Announced January 13, 2026, the rollout includes a newly launched franchising portal and a hiring push for franchise business consultants to support development and day-to-day franchise operations. The chain is actively seeking franchisees with prior quick-service chicken experience or multi-unit management backgrounds, signaling a selective approach to partner recruitment rather than an open-arms model for any investor.

For restaurant workers and managers, the plan translates into significant job creation across front-of-house and back-of-house roles. Growth of this scale requires recruitment for crew, shift leads and assistant managers at individual units, as well as expanded franchise support staff devoted to training, field operations and compliance. Expect hiring waves in hourly positions followed by ramped-up searches for multi-unit general managers and area developers who can carry consistent unit economics and service standards across regions.

The scale-up raises operational questions familiar to operators: Can hiring pipelines keep pace with unit openings? Will training capacity and onboarding systems be beefed up to reduce time-to-competence for new crew? How will labor scheduling be managed across higher-turnover markets, particularly in dense metro areas where workforce competition is already tight? Rapid franchised growth can amplify variability in pay, benefits and workplace culture if corporate oversight and franchisee selection standards are not tightly enforced.

Jollibee’s growth play leans heavily on brand awareness built through social channels and community demand rather than pure discounting, a tactic that has driven strong traffic in immigrant and mainstream markets. Internally, the company is planning longer-term structural moves that could include corporate spin-offs and future public listings, indicating that this U.S. expansion is part of a broader strategy to boost valuation and operational scale.

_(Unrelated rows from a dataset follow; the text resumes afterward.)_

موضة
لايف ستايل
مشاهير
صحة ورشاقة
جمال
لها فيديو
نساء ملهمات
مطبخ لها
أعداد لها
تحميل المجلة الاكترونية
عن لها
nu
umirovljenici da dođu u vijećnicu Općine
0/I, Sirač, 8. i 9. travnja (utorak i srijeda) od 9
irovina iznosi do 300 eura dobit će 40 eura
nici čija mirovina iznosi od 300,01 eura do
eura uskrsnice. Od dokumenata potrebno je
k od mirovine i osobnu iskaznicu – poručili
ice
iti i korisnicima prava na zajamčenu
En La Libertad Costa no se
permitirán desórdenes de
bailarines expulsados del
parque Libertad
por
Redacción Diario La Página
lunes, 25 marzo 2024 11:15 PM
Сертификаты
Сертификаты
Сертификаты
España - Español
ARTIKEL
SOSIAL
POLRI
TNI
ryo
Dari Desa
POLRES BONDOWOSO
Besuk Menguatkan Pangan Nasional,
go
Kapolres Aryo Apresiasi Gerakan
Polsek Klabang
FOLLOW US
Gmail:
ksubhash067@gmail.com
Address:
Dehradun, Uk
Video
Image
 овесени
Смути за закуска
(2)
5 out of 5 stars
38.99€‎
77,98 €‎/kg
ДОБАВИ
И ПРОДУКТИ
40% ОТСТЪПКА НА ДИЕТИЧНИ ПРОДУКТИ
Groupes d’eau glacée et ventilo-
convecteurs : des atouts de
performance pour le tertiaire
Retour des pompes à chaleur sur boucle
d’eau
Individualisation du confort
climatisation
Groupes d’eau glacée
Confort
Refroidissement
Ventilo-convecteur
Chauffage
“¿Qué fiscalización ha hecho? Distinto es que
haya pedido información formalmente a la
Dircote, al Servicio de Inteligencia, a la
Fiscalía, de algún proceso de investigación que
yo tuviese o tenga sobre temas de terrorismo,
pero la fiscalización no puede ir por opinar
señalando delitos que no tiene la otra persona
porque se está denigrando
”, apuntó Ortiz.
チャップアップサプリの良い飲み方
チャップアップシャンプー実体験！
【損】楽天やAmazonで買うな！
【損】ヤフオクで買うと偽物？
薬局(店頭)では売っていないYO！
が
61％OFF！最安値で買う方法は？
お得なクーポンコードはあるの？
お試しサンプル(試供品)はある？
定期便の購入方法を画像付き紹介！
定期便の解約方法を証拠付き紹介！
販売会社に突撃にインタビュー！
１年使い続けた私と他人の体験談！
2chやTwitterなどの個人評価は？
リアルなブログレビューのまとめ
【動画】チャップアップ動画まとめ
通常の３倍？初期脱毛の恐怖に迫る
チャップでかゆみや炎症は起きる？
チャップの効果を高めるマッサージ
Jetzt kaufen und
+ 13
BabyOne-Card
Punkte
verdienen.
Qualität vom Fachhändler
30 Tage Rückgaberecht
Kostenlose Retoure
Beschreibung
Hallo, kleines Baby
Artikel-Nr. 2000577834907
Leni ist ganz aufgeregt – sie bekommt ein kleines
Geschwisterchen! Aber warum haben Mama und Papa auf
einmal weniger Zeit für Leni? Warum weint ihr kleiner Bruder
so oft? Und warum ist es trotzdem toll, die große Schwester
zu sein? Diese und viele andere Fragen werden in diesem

For restaurants and workers, the near-term impact is concrete: new jobs, expanded management opportunities and increased demand for experienced multi-unit operators. The longer-term outcome will hinge on how rigorously franchise standards, training programs and field support are deployed across thousands of new hires and hundreds of new units. Employers and potential franchisees should be preparing recruiting pipelines, structured training curricula and robust scheduling systems to ensure growth does not outpace operational readiness.